>>>>>

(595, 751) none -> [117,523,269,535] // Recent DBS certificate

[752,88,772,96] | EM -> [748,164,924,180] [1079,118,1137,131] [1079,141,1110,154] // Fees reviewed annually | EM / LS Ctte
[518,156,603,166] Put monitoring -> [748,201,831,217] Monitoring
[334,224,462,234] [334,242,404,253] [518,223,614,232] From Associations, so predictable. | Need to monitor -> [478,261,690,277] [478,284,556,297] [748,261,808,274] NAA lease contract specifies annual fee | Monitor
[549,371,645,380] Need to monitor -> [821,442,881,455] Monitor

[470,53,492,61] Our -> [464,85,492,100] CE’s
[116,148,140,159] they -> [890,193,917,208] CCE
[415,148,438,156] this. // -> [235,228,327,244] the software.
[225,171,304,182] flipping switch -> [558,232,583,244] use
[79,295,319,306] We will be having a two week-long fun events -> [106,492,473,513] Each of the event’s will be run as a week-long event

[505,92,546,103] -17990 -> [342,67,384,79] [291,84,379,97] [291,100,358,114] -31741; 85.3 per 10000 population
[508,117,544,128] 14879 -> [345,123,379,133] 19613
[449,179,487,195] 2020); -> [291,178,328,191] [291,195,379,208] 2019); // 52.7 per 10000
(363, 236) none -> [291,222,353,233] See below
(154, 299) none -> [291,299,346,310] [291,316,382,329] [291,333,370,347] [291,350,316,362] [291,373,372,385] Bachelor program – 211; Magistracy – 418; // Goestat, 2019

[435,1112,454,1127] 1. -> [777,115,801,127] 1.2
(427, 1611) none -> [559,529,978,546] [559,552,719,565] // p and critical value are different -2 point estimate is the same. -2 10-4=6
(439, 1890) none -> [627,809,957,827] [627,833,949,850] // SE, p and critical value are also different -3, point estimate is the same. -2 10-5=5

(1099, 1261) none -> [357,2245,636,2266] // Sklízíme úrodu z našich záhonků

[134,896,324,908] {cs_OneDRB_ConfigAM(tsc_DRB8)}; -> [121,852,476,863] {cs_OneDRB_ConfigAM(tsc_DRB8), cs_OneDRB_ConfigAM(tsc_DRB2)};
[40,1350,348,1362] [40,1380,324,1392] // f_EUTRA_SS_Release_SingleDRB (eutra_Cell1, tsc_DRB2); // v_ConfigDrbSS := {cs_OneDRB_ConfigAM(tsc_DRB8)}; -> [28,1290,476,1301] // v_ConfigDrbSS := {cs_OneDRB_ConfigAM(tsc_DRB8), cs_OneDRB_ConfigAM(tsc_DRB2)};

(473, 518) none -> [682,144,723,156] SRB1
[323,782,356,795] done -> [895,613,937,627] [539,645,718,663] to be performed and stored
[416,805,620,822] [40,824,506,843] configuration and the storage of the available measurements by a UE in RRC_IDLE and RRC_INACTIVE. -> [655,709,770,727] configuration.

<<<<<

■ **Task requirements**: Reproduce every single entry above exactly.

■ **Solution**:
(595, 751) none -> [117,523,269,535] // Recent DBS certificate

[752,88,772,96] | EM -> [748,164,924,180] [1079,118,1137,131] [1079,141,1110,154] // Fees reviewed annually | EM / LS Ctte
[518,156,603,166] Put monitoring -> [748,201,831,217] Monitoring
[334,224,462,234] [334,242,404,253] [518,223,614,232] From Associations, so predictable. | Need to monitor -> [478,261,690,277] [478,284,556,297] [748,261,808,274] NAA lease contract specifies annual fee | Monitor
[549,371,645,380] Need to monitor -> [821,442,881,455] Monitor

[470,53,492,61] Our -> [464,85,492,100] CE’s
[116,148,140,159] they -> [890,193,917,208] CCE
[415,148,438,156] this. // -> [235,228,327,244] the software.
[225,171,304,182] flipping switch -> [558,232,583,244] use
[79,295,319,306] We will be having a two week-long fun events -> [106,492,473,513] Each of the event’s will be run as a week-long event

[505,92,546,103] -17990 -> [342,67,384,79] [291,84,379,97] [291,100,358,114] -31741; 85.3 per 10000 population
[508,117,544,128] 14879 -> [345,123,379,133] 19613
[449,179,487,195] 2020); -> [291,178,328,191] [291,195,379,208] 2019); // 52.7 per 10000
(363, 236) none -> [291,222,353,233] See below
(154, 299) none -> [291,299,346,310] [291,316,382,329] [291,333,370,347] [291,350,316,362] [291,373,372,385] Bachelor program – 211; Magistracy – 418; // Goestat, 2019

[435,1112,454,1127] 1. -> [777,115,801,127] 1.2
(427, 1611) none -> [559,529,978,546] [559,552,719,565] // p and critical value are different -2 point estimate is the same. -2 10-4=6
(439, 1890) none -> [627,809,957,827] [627,833,949,850] // SE, p and critical value are also different -3, point estimate is the same. -2 10-5=5

(1099, 1261) none -> [357,2245,636,2266] // Sklízíme úrodu z našich záhonků

[134,896,324,908] {cs_OneDRB_ConfigAM(tsc_DRB8)}; -> [121,852,476,863] {cs_OneDRB_ConfigAM(tsc_DRB8), cs_OneDRB_ConfigAM(tsc_DRB2)};
[40,1350,348,1362] [40,1380,324,1392] // f_EUTRA_SS_Release_SingleDRB (eutra_Cell1, tsc_DRB2); // v_ConfigDrbSS := {cs_OneDRB_ConfigAM(tsc_DRB8)}; -> [28,1290,476,1301] // v_ConfigDrbSS := {cs_OneDRB_ConfigAM(tsc_DRB8), cs_OneDRB_ConfigAM(tsc_DRB2)};

(473, 518) none -> [682,144,723,156] SRB1
[323,782,356,795] done -> [895,613,937,627] [539,645,718,663] to be performed and stored
[416,805,620,822] [40,824,506,843] configuration and the storage of the available measurements by a UE in RRC_IDLE and RRC_INACTIVE. -> [655,709,770,727] configuration.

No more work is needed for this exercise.